Key: Mk. Lewis Model 2001; HKY. Hasegawa et al. 1985 model; EW. equal weighting parsimony; IW. implied weighting parsimony; ML. Maximum likelihood; MLT. Maximum likelihood tree; MRC. majority-rule consensus; SC. strict consensus; k. concavity constant; NST. node support tree.

Here, we present two custom-built evolutionary models that simulate lineage splitting and character evolution simultaneously. In contrast to previous studies, the tree is, therefore, an emergent property of the simulation, rather than a predefined parameter. The models vary with respect to both the level at which evolution occurs (one is lineage-based and one operates at the level of the individual), and the underlying mode of evolution (stochastic in one model, and via selection in the other). We characterize these models using a wide variety of tree and data metrics, then use data simulated by each to evaluate the relative performance of topology estimation with different phylogenetic reconstruction techniques (parsimony methods and Bayesian implementation of the Mk model). Previous studies have quantified accuracy using Robinson-Foulds (RF) distance between the simulated tree and a single form of consensus tree. In this study, we employ measures of phylogenetic distance to the consensus type typically employed for each inference method. Distance metrics include not just RF, but also subtree prune and regraft (SPR), tree bisection reconnection (TBR), and quartets distances. We also consider the larger pool of trees from which the consensus trees are derived. Finally, we assess the relationship between different tree/data attributes, and the accuracy of phylogenetic estimation. By doing so, we (i) assess the accuracy of phylogenetic reconstruction techniques using evolutionary simulations; (ii) broaden the range of models available to simulate discrete morphological character data; (iii) assess the performance of phylogenetics methods in light of different modes of discrete character evolution and data set properties; and (iv) characterize the relationship between modes of morphological evolution and resulting data properties.

Materials and Methods

Phylogenetic data are derived from two evolutionary simulations designed for this study. One is a stochastic, lineage-based model (MBL2017); the other includes selection and operates at the level of the individual (TREvoSim). The models thus encompass significant diversity in evolutionary simulations: the presence or absence of natural selection (Huneman 2014) and the level (individuals vs. taxa) at which evolution is simulated to occur. Both generate character data concurrently with trees in which branch lengths represent time. In both packages, apomorphies are accrued within lineages via random mutation, but in MBL2017 both these, and speciation, are stochastic: it is a neutral birth–death model. In contrast, TREvoSim simulates natural selection: mutations which increase fitness are selected for and drive evolution. We created three data sets of 1000 replicates (128, 512, and 1024 parsimony-informative characters) using each software package. All trees comprise 32 terminals. All analysis scripts, software code, exemplar outputs for both models, and redistributables are available in the Supplementary material, available on Dryad at https://doi.org/10.5061/dryad.4b8gtht8h, hosted in the SI Zenodo repository associated with this article (DOI:10.5281/zenodo.3609738). TREvoSim and MBL2017 are also available—both code and distributable binaries—in GitHub repositories (https://github.com/palaeoware), which will be updated with future versions. The versions employed herein are TREvoSim v1.0.0 (https://github.com/palaeoware/trevosim/; doi:10.5281/zenodo.3619356) and MBL2017 v2.0.0 (https://github.com/palaeoware/MBL2017; doi:10.5281/zenodo.3614075). All code is published under a GNU General Public License v3.0. Supplementary Figures, available on Dryad.

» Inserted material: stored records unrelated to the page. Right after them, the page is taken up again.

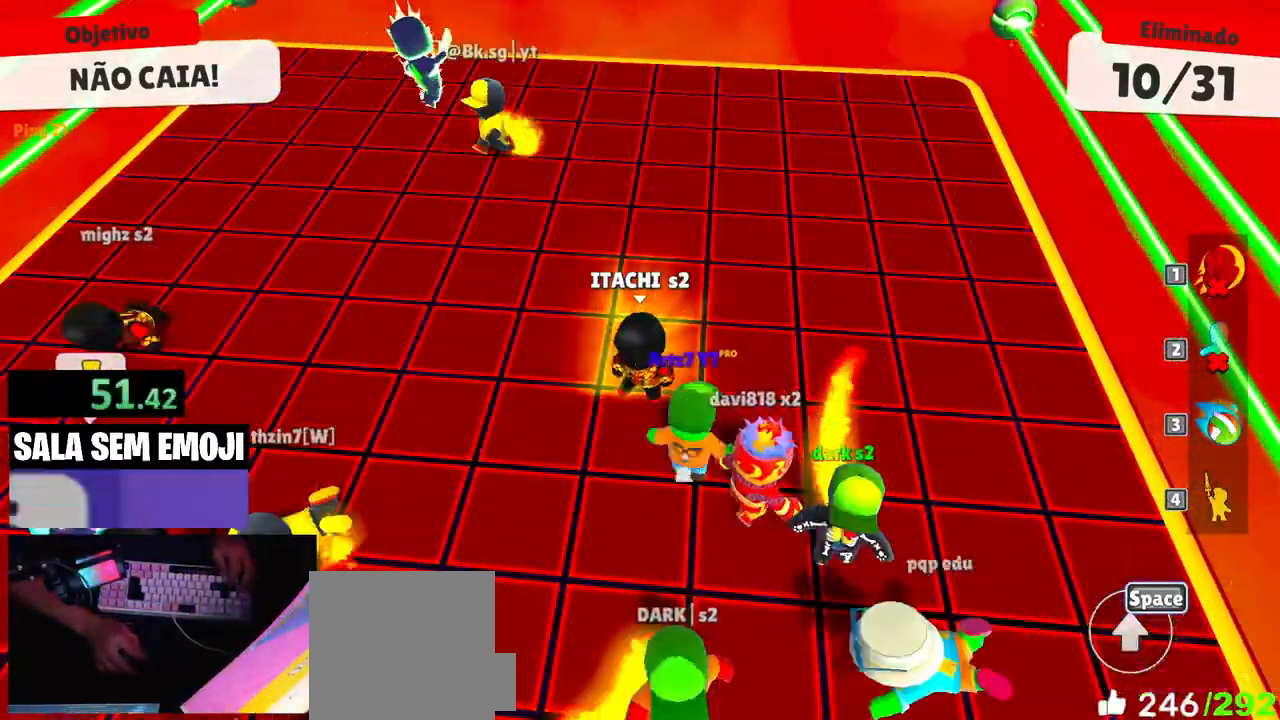
{"keys": [], "events": []}
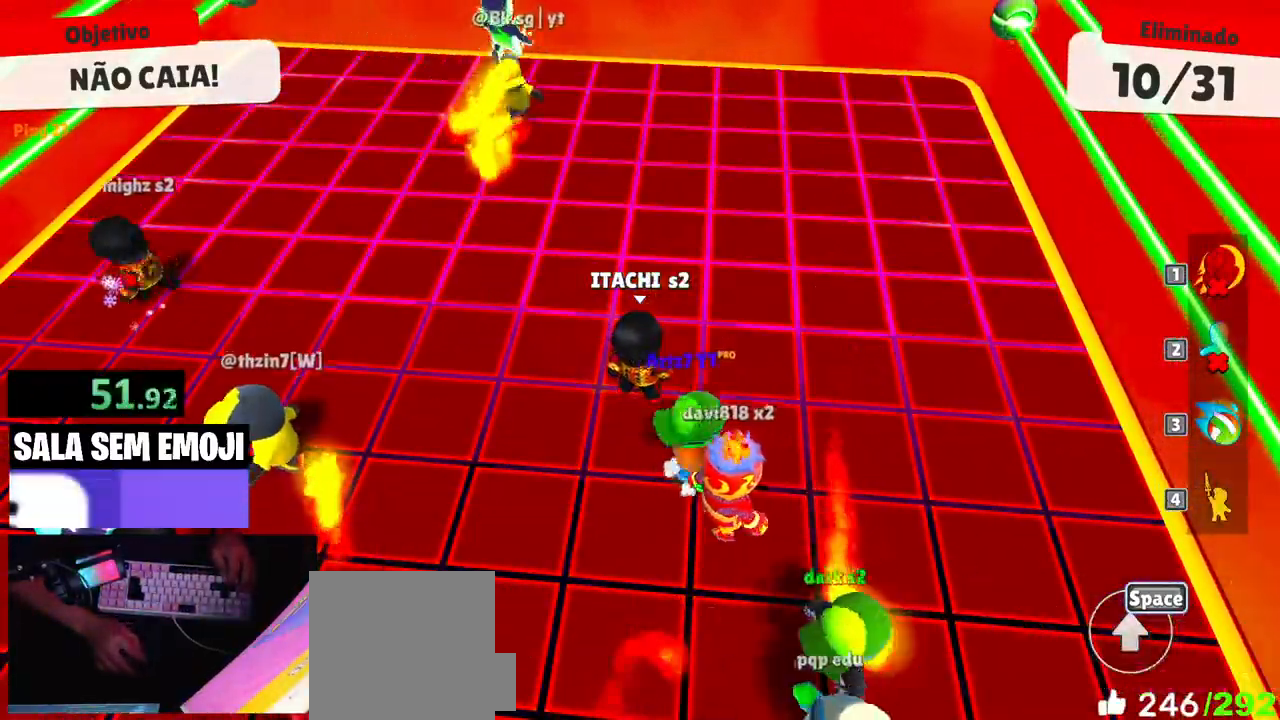
{"keys": ["w"], "events": [[267, "space", "down"], [417, "space", "up"], [417, "w", "down"]]}
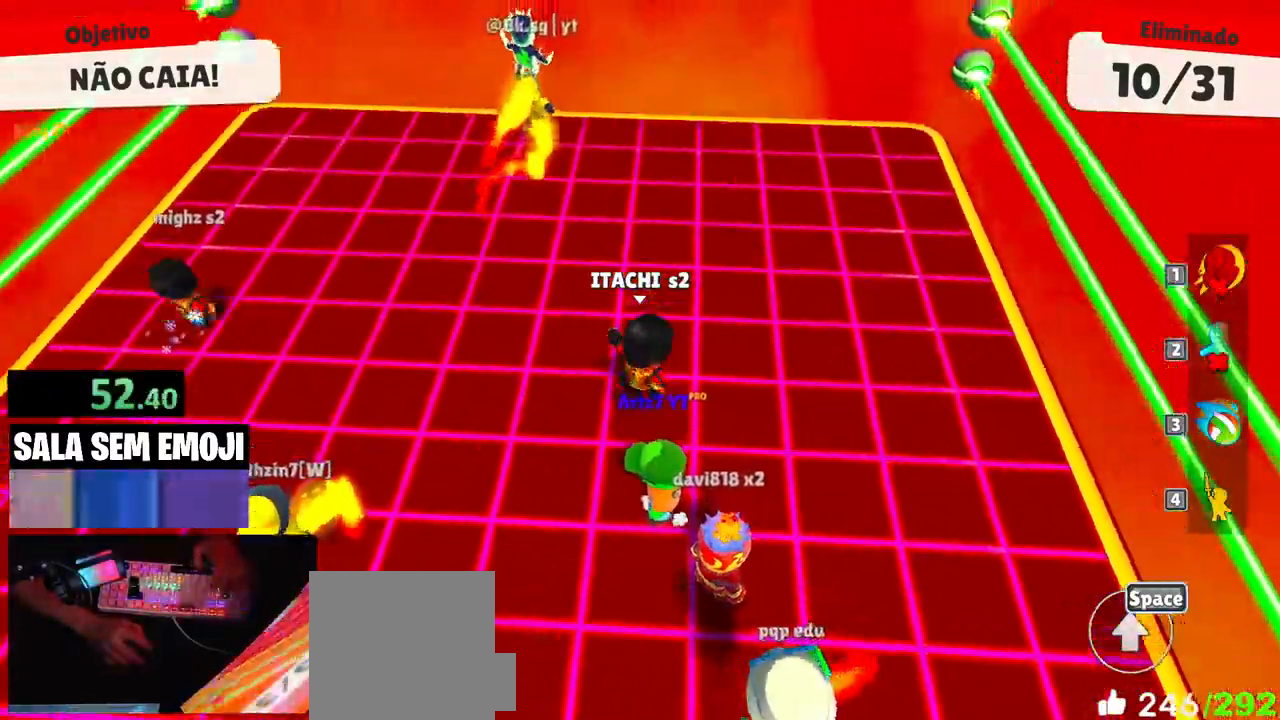
{"keys": ["a", "s"], "events": [[250, "a", "down"], [250, "w", "up"], [383, "s", "down"]]}
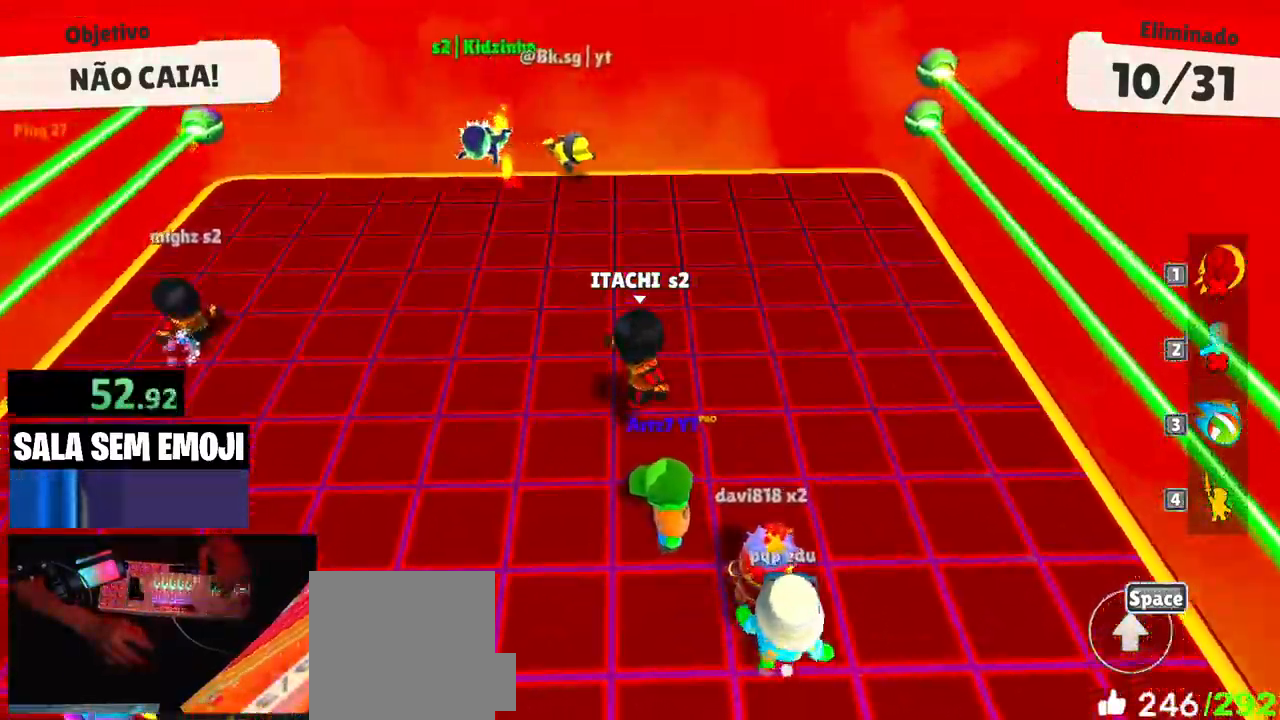
{"keys": ["w"], "events": [[33, "a", "up"], [67, "d", "down"], [167, "s", "up"], [267, "w", "down"], [317, "d", "up"], [317, "space", "down"], [450, "space", "up"]]}
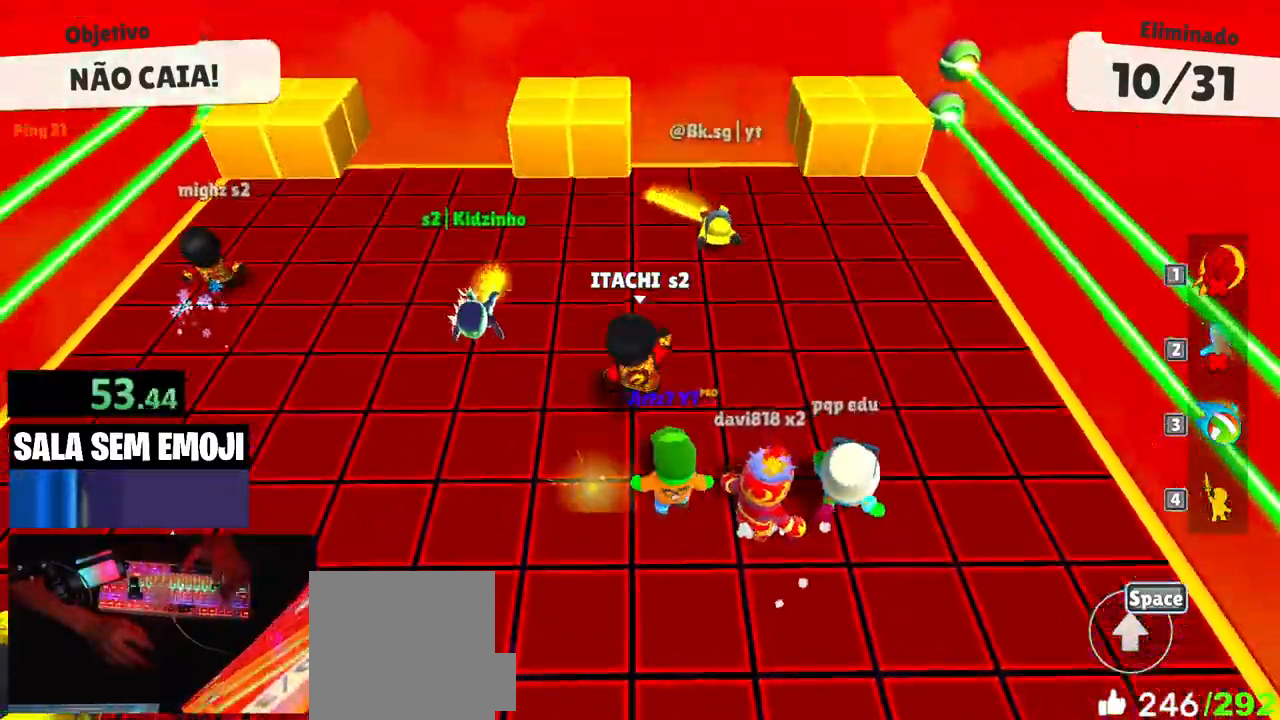
{"keys": ["a", "s"], "events": [[50, "a", "down"], [317, "w", "up"], [467, "s", "down"]]}
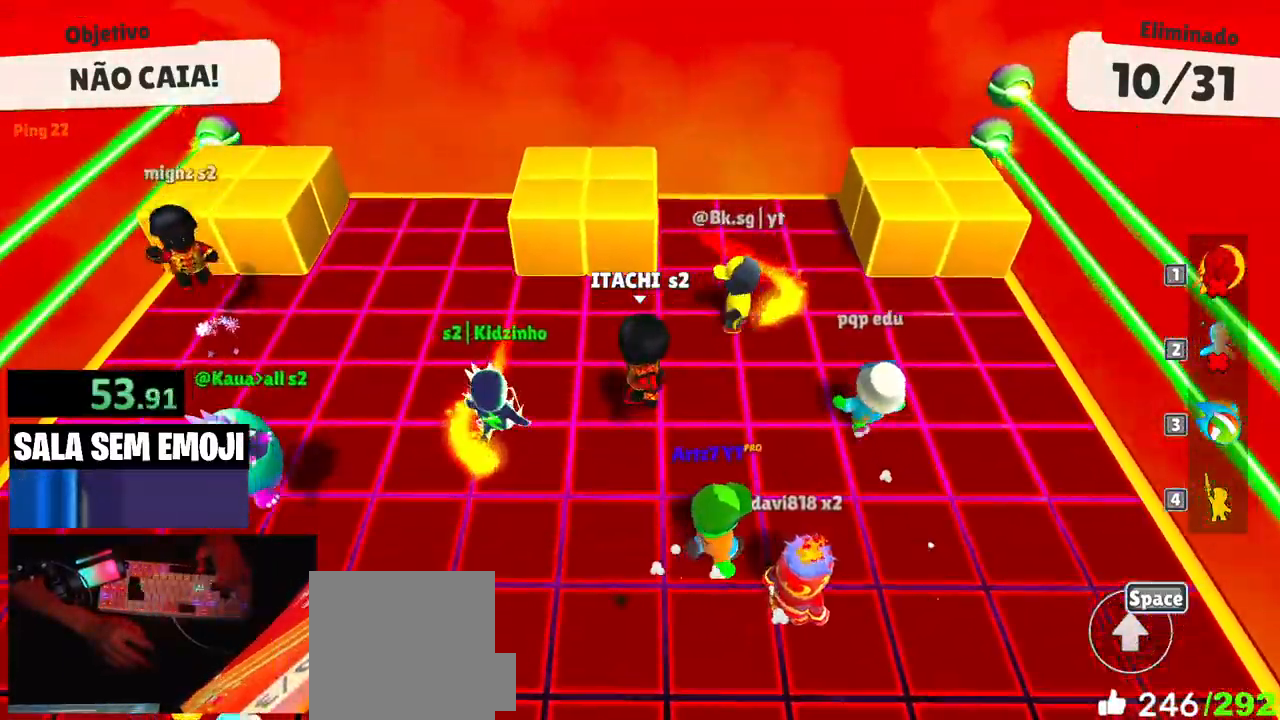
{"keys": ["s"], "events": [[67, "a", "up"], [67, "d", "down"], [100, "s", "up"], [200, "d", "up"], [200, "w", "down"], [300, "space", "down"], [383, "space", "up"], [383, "w", "up"], [483, "s", "down"]]}
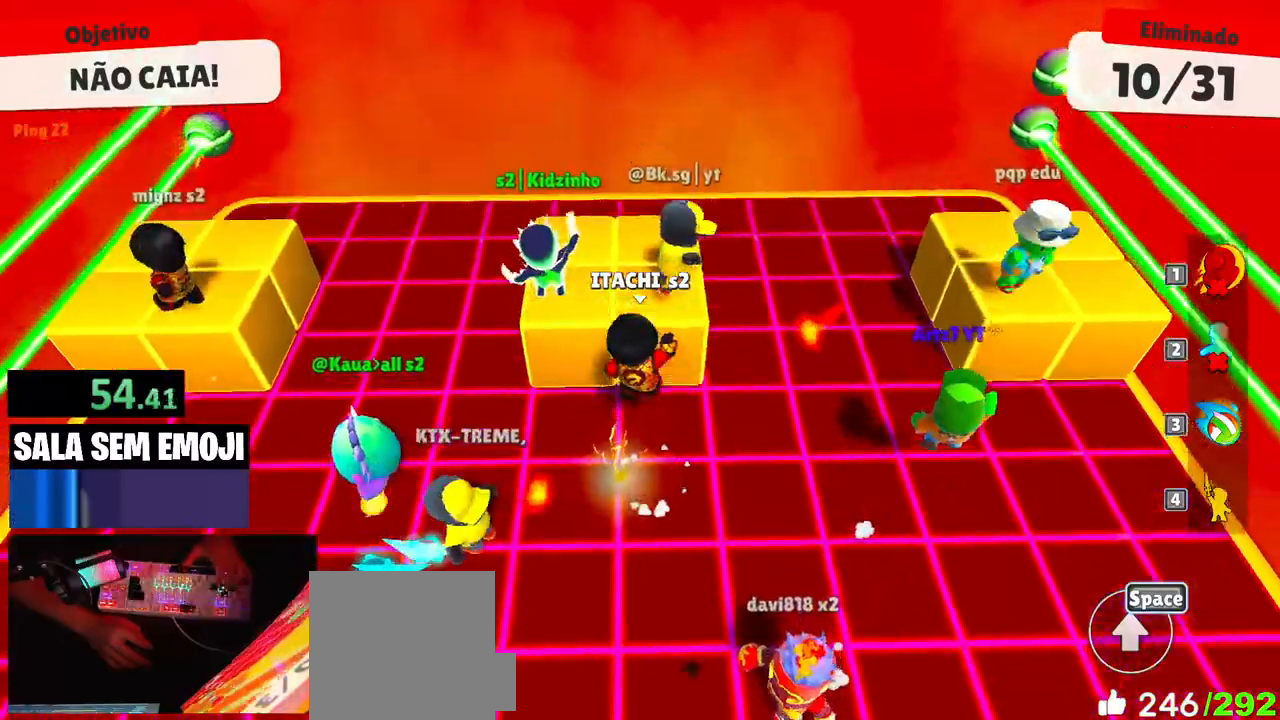
{"keys": ["w"], "events": [[67, "d", "down"], [67, "s", "up"], [217, "w", "down"], [267, "d", "up"]]}
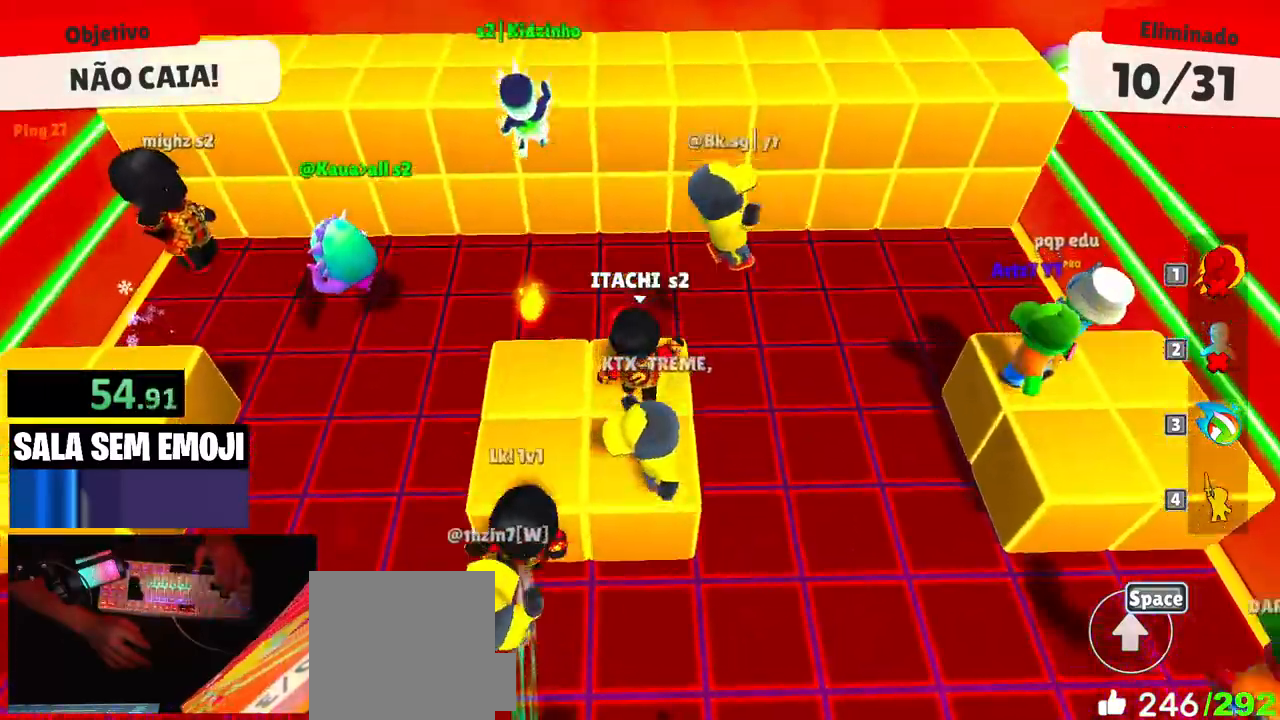
{"keys": ["w"], "events": [[50, "space", "down"], [133, "space", "up"]]}
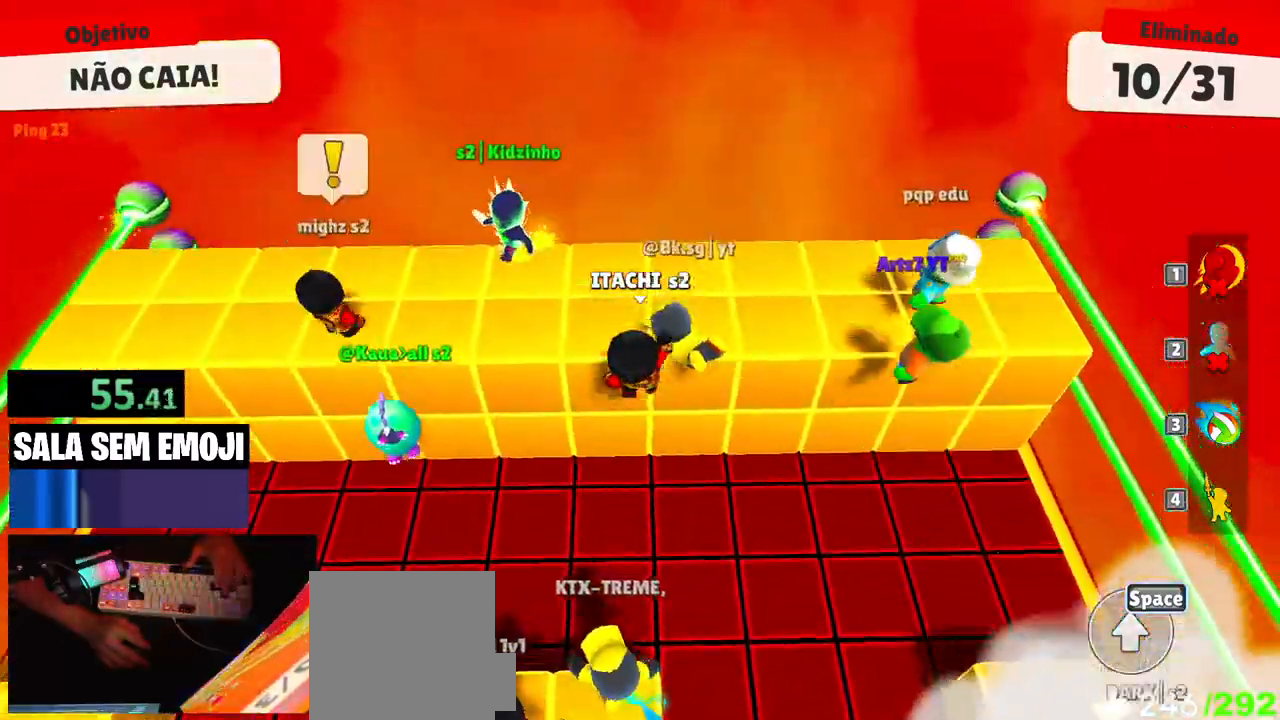
{"keys": ["s"], "events": [[250, "w", "up"], [350, "a", "down"], [350, "s", "down"], [483, "a", "up"]]}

Stochastic Data Simulation—MBL2017

The MBL model has a rich history, having been developed and first applied in the 1970s (Raup et al. 1973; Raup and Gould 1974; Gould et al. 1977), and used in a number of studies since (Sepkoski 1978; Uhen 1996; Foote 1999; Sigwart et al. 2018). MBL provides a stochastic null-hypothesis for evolutionary modeling within paleobiology (Raup et al. 1973), and has resulted in further discussion regarding scale and the impact of chance factors in macroevolution (e.g. Stanley et al. 1981). Overviews and history are provided by Huss (2009) and Sepkoski (2012).

To generate binary morphological character data using species-level lineages, we modified the MBL2017 program described by (Sigwart et al. 2018). MBL2017 generates birth-death trees: the simulation starts with a single lineage, which iterates through a fixed number of discrete time intervals. At each time interval, a lineage has a fixed chance to speciate (terminate and be replaced by two daughter lineages), and a separate fixed chance to go extinct (terminate without replacement). Speciation and extinction in the same interval are not allowed. The code has been modified for the current article to add phylogenetic information to lineages in the form of a user-specified number of binary characters (constrained to a multiple of 32; here 128, 512, or 1024). Each character of the initial lineage has a random state (either 0 or 1). At each time interval, each binary character of each lineage has a fixed probability of mutating (i.e. flipping 0 to 1, or 1 to 0). Daughter lineages inherit the characters of their parent lineage. Mutations occur before extinction or speciation in each time interval. Apomorphies hence accrue within lineages via random mutation and represent pure “drift”; there is no selection as characters do not influence the extinction and speciation mechanism.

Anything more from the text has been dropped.